American writer and radio producer (born 1972)

John Randolph (born 1972), better known as Jay Smooth, is an American cultural commentator best known for his Ill Doctrine video blog. He is also the founder of New York City's longest-running hip-hop radio program, WBAI's Underground Railroad. Smooth left WBAI in July 2018 after the station hired Leonard Lopate, who was fired from WNYC for allegations of sexual harassment.

==Early life==
Smooth, the son of a Jewish mother and a black father, grew up in New York City, and attended Ethical Culture Fieldston School. He chose the pseudonym "Jay Smooth" as a teenager when he started his radio program.

==Career==
Smooth began his career in media at 18 years old, when he founded a show called The Underground Railroad at New York's WBAI. He interviewed hip hop luminaries at a time when popular hip hop radio stations did not exist. He interviewed early hip hop stars such as TLC and The Fugees on the show. He also founded one of the world's first hip-hop websites, hiphopmusic.com.

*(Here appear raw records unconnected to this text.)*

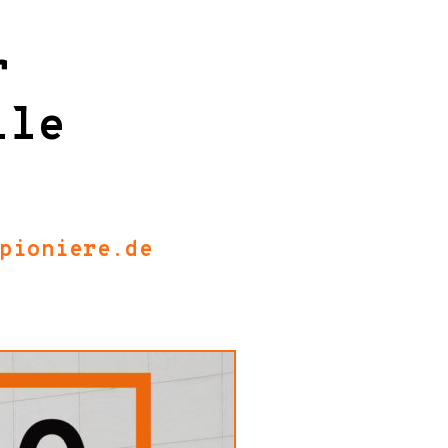
r
lle
pioniere.de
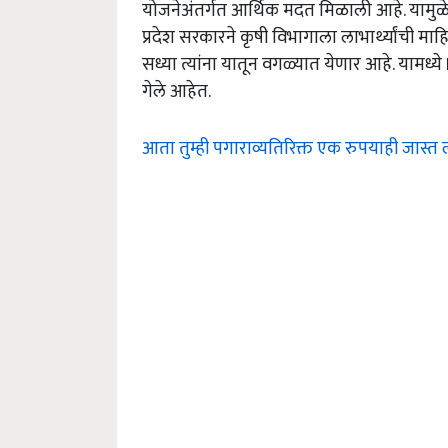
योजनेअंतर्गत आर्थिक मदत मिळाली आहे. यामु
प्रदेश सरकारने कृषी विभागाला लाभार्थ्यांची माहि
सध्या त्यांना यातून वगळ्यात येणार आहे. यामध्य
गेले आहेत.
आता तुम्ही पगाराव्यतिरिक्त एक रुपयाही जास्त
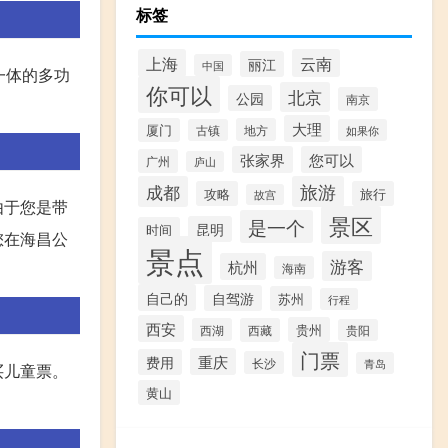
标签
上海
云南
丽江
中国
一体的多功
你可以
北京
公园
南京
大理
厦门
地方
古镇
如果你
张家界
您可以
广州
庐山
成都
旅游
攻略
旅行
故宫
由于您是带
景区
是一个
昆明
时间
您在海昌公
景点
游客
杭州
海南
自己的
自驾游
苏州
行程
西安
贵州
西湖
西藏
贵阳
门票
重庆
费用
长沙
青岛
买儿童票。
黄山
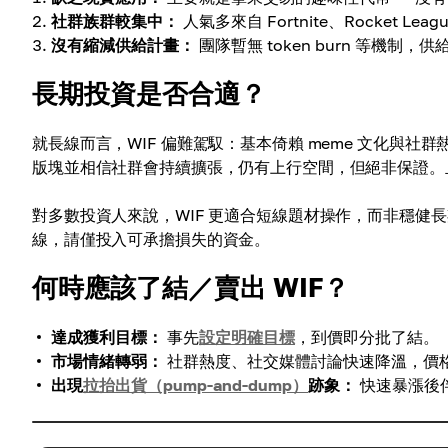
社群族群較集中：
人氣多來自 Fortnite、Rocket
沒有縮減供給計畫：
團隊暫無 token burn 等機
長期投資是否合適？
就長線而言，WIF 偏難駕馭：基本倚賴 meme 文化與社
版塊並相信社群會持續擴張，仍有上行空間，但絕非保證。且 
對多數投資人來說，WIF 更適合短線題材操作，而非穩健
線，請僅投入可承擔損失的資金。
何時應該了結／賣出 WIF？
達成獲利目標：
事先
設定明確目標
，到價即分批了結。
市場情緒轉弱：
社群熱度、社交媒體討論快速降溫，價
出現
拉抬出貨（pump-and-dump）
跡象：
快速暴漲後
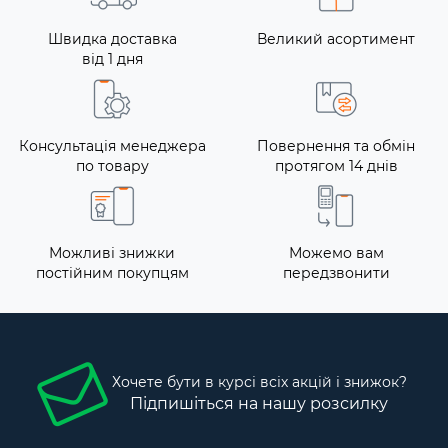
Швидка доставка
Великий асортимент
від 1 дня
Консультація менеджера
Повернення та обмін
по товару
протягом 14 днів
Можливі знижки
Можемо вам
постійним покупцям
передзвонити
Хочете бути в курсі всіх акцій і знижок?
Підпишіться на нашу розсилку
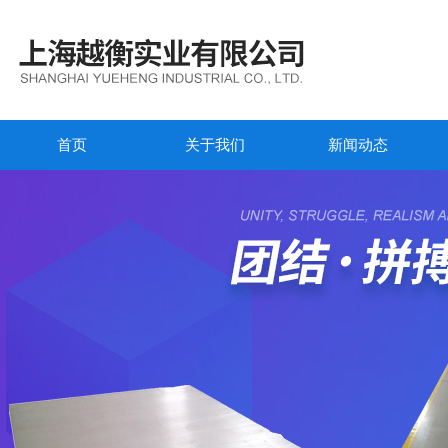
首页
关于我们
新闻动态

He video blogs on a personal website called Ill Doctrine which features Smooth's commentary on hip hop, politics, and social justice, such as in "Soulja Boy Presidential Debate Remix". Smooth also occasionally provides music commentary on NPR, He rose to prominence to mainstream audiences in 2008 when he released a YouTube video on his channel called "How to Tell Somebody they Sound Racist." The video currently has over one million views.

In 2018, he hosted a series on media literacy on the YouTube Crash Course channel. Smooth chose to leave his radio show, The Underground Railroad, in July 2018 just short of his 30th anniversary at WBAI. He stated that he quit because the station hired Leonard Lopate for a paid position shortly after Lopate was fired from WNYC for sexual misconduct.